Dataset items

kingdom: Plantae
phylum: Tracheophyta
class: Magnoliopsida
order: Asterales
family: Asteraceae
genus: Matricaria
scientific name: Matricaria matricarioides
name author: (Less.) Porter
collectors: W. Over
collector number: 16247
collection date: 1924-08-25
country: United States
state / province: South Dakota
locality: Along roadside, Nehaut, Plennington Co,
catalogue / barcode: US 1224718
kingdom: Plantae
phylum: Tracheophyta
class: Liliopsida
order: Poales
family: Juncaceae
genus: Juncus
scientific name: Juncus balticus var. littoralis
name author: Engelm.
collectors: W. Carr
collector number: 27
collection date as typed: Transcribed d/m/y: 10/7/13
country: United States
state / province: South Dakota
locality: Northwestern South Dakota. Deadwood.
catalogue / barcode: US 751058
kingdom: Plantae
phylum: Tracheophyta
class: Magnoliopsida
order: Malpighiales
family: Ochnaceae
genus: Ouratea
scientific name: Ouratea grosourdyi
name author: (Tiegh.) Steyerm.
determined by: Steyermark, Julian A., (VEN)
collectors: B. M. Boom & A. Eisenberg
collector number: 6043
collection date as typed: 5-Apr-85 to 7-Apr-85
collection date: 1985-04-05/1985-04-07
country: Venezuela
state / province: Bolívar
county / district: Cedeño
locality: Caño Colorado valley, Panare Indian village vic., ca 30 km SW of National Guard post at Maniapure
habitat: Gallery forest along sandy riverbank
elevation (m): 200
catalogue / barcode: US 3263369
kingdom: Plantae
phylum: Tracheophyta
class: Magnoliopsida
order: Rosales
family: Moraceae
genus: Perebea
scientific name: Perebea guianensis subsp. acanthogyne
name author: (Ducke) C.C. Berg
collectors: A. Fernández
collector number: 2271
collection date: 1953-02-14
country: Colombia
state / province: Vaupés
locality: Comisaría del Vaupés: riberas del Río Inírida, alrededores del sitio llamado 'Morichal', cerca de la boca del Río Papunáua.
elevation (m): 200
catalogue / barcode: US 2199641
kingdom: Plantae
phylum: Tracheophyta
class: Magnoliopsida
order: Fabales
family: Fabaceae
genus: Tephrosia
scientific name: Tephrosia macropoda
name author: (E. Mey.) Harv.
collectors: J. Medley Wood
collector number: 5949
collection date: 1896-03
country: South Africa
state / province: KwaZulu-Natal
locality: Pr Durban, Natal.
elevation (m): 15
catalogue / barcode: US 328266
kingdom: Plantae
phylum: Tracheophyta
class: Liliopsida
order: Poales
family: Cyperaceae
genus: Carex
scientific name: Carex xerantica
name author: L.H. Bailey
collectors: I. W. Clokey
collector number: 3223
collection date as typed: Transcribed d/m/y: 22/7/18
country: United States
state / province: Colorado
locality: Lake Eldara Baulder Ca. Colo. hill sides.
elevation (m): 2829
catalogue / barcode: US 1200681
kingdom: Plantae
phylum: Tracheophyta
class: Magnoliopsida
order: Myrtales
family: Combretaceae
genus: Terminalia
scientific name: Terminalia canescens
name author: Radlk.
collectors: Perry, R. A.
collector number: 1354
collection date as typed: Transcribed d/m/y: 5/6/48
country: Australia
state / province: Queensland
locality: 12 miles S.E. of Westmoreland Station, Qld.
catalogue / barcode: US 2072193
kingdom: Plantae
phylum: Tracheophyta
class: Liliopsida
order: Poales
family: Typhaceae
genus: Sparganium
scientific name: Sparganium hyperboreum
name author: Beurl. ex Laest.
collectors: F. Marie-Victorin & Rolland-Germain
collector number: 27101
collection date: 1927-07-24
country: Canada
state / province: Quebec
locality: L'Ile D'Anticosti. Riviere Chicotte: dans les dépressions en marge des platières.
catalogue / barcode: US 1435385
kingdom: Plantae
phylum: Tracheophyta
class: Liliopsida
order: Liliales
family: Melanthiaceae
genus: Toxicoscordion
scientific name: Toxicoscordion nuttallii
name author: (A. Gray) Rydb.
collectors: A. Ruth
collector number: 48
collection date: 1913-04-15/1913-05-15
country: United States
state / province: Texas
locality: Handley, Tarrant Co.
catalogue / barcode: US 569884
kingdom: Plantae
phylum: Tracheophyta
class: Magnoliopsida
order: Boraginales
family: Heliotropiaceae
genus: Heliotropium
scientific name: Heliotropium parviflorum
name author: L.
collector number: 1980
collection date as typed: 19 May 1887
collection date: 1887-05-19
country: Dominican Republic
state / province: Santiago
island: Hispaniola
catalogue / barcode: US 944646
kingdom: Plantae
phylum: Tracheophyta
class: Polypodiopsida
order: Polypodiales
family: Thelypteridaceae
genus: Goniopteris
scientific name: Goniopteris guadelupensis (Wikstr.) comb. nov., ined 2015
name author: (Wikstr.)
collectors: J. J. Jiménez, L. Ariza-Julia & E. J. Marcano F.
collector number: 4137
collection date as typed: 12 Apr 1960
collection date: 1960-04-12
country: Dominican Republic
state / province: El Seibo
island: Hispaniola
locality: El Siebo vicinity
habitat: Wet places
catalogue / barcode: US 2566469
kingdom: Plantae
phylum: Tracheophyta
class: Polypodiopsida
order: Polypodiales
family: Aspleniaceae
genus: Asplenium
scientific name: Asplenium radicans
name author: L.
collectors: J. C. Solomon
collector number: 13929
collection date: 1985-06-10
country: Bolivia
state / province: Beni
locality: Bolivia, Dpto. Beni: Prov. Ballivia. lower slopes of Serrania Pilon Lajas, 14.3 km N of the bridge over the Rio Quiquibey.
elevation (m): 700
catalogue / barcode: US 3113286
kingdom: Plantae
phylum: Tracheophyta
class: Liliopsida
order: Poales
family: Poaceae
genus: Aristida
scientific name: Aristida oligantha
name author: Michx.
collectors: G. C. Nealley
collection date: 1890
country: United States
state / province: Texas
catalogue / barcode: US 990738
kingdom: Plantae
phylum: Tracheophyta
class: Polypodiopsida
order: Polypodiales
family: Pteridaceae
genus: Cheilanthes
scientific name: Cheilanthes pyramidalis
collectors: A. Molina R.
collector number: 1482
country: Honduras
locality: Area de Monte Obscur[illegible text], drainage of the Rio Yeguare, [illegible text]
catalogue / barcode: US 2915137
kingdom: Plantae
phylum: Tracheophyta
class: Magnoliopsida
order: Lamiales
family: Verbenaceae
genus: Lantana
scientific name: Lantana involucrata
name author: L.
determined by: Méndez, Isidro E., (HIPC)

- [BRIEF] Copy every line of the listing above word for word, without changing anything.

- [SOLUTION TO THIS TASK]
kingdom: Plantae
phylum: Tracheophyta
class: Magnoliopsida
order: Asterales
family: Asteraceae
genus: Matricaria
scientific name: Matricaria matricarioides
name author: (Less.) Porter
collectors: W. Over
collector number: 16247
collection date: 1924-08-25
country: United States
state / province: South Dakota
locality: Along roadside, Nehaut, Plennington Co,
catalogue / barcode: US 1224718
kingdom: Plantae
phylum: Tracheophyta
class: Liliopsida
order: Poales
family: Juncaceae
genus: Juncus
scientific name: Juncus balticus var. littoralis
name author: Engelm.
collectors: W. Carr
collector number: 27
collection date as typed: Transcribed d/m/y: 10/7/13
country: United States
state / province: South Dakota
locality: Northwestern South Dakota. Deadwood.
catalogue / barcode: US 751058
kingdom: Plantae
phylum: Tracheophyta
class: Magnoliopsida
order: Malpighiales
family: Ochnaceae
genus: Ouratea
scientific name: Ouratea grosourdyi
name author: (Tiegh.) Steyerm.
determined by: Steyermark, Julian A., (VEN)
collectors: B. M. Boom & A. Eisenberg
collector number: 6043
collection date as typed: 5-Apr-85 to 7-Apr-85
collection date: 1985-04-05/1985-04-07
country: Venezuela
state / province: Bolívar
county / district: Cedeño
locality: Caño Colorado valley, Panare Indian village vic., ca 30 km SW of National Guard post at Maniapure
habitat: Gallery forest along sandy riverbank
elevation (m): 200
catalogue / barcode: US 3263369
kingdom: Plantae
phylum: Tracheophyta
class: Magnoliopsida
order: Rosales
family: Moraceae
genus: Perebea
scientific name: Perebea guianensis subsp. acanthogyne
name author: (Ducke) C.C. Berg
collectors: A. Fernández
collector number: 2271
collection date: 1953-02-14
country: Colombia
state / province: Vaupés
locality: Comisaría del Vaupés: riberas del Río Inírida, alrededores del sitio llamado 'Morichal', cerca de la boca del Río Papunáua.
elevation (m): 200
catalogue / barcode: US 2199641
kingdom: Plantae
phylum: Tracheophyta
class: Magnoliopsida
order: Fabales
family: Fabaceae
genus: Tephrosia
scientific name: Tephrosia macropoda
name author: (E. Mey.) Harv.
collectors: J. Medley Wood
collector number: 5949
collection date: 1896-03
country: South Africa
state / province: KwaZulu-Natal
locality: Pr Durban, Natal.
elevation (m): 15
catalogue / barcode: US 328266
kingdom: Plantae
phylum: Tracheophyta
class: Liliopsida
order: Poales
family: Cyperaceae
genus: Carex
scientific name: Carex xerantica
name author: L.H. Bailey
collectors: I. W. Clokey
collector number: 3223
collection date as typed: Transcribed d/m/y: 22/7/18
country: United States
state / province: Colorado
locality: Lake Eldara Baulder Ca. Colo. hill sides.
elevation (m): 2829
catalogue / barcode: US 1200681
kingdom: Plantae
phylum: Tracheophyta
class: Magnoliopsida
order: Myrtales
family: Combretaceae
genus: Terminalia
scientific name: Terminalia canescens
name author: Radlk.
collectors: Perry, R. A.
collector number: 1354
collection date as typed: Transcribed d/m/y: 5/6/48
country: Australia
state / province: Queensland
locality: 12 miles S.E. of Westmoreland Station, Qld.
catalogue / barcode: US 2072193
kingdom: Plantae
phylum: Tracheophyta
class: Liliopsida
order: Poales
family: Typhaceae
genus: Sparganium
scientific name: Sparganium hyperboreum
name author: Beurl. ex Laest.
collectors: F. Marie-Victorin & Rolland-Germain
collector number: 27101
collection date: 1927-07-24
country: Canada
state / province: Quebec
locality: L'Ile D'Anticosti. Riviere Chicotte: dans les dépressions en marge des platières.
catalogue / barcode: US 1435385
kingdom: Plantae
phylum: Tracheophyta
class: Liliopsida
order: Liliales
family: Melanthiaceae
genus: Toxicoscordion
scientific name: Toxicoscordion nuttallii
name author: (A. Gray) Rydb.
collectors: A. Ruth
collector number: 48
collection date: 1913-04-15/1913-05-15
country: United States
state / province: Texas
locality: Handley, Tarrant Co.
catalogue / barcode: US 569884
kingdom: Plantae
phylum: Tracheophyta
class: Magnoliopsida
order: Boraginales
family: Heliotropiaceae
genus: Heliotropium
scientific name: Heliotropium parviflorum
name author: L.
collector number: 1980
collection date as typed: 19 May 1887
collection date: 1887-05-19
country: Dominican Republic
state / province: Santiago
island: Hispaniola
catalogue / barcode: US 944646
kingdom: Plantae
phylum: Tracheophyta
class: Polypodiopsida
order: Polypodiales
family: Thelypteridaceae
genus: Goniopteris
scientific name: Goniopteris guadelupensis (Wikstr.) comb. nov., ined 2015
name author: (Wikstr.)
collectors: J. J. Jiménez, L. Ariza-Julia & E. J. Marcano F.
collector number: 4137
collection date as typed: 12 Apr 1960
collection date: 1960-04-12
country: Dominican Republic
state / province: El Seibo
island: Hispaniola
locality: El Siebo vicinity
habitat: Wet places
catalogue / barcode: US 2566469
kingdom: Plantae
phylum: Tracheophyta
class: Polypodiopsida
order: Polypodiales
family: Aspleniaceae
genus: Asplenium
scientific name: Asplenium radicans
name author: L.
collectors: J. C. Solomon
collector number: 13929
collection date: 1985-06-10
country: Bolivia
state / province: Beni
locality: Bolivia, Dpto. Beni: Prov. Ballivia. lower slopes of Serrania Pilon Lajas, 14.3 km N of the bridge over the Rio Quiquibey.
elevation (m): 700
catalogue / barcode: US 3113286
kingdom: Plantae
phylum: Tracheophyta
class: Liliopsida
order: Poales
family: Poaceae
genus: Aristida
scientific name: Aristida oligantha
name author: Michx.
collectors: G. C. Nealley
collection date: 1890
country: United States
state / province: Texas
catalogue / barcode: US 990738
kingdom: Plantae
phylum: Tracheophyta
class: Polypodiopsida
order: Polypodiales
family: Pteridaceae
genus: Cheilanthes
scientific name: Cheilanthes pyramidalis
collectors: A. Molina R.
collector number: 1482
country: Honduras
locality: Area de Monte Obscur[illegible text], drainage of the Rio Yeguare, [illegible text]
catalogue / barcode: US 2915137
kingdom: Plantae
phylum: Tracheophyta
class: Magnoliopsida
order: Lamiales
family: Verbenaceae
genus: Lantana
scientific name: Lantana involucrata
name author: L.
determined by: Méndez, Isidro E., (HIPC)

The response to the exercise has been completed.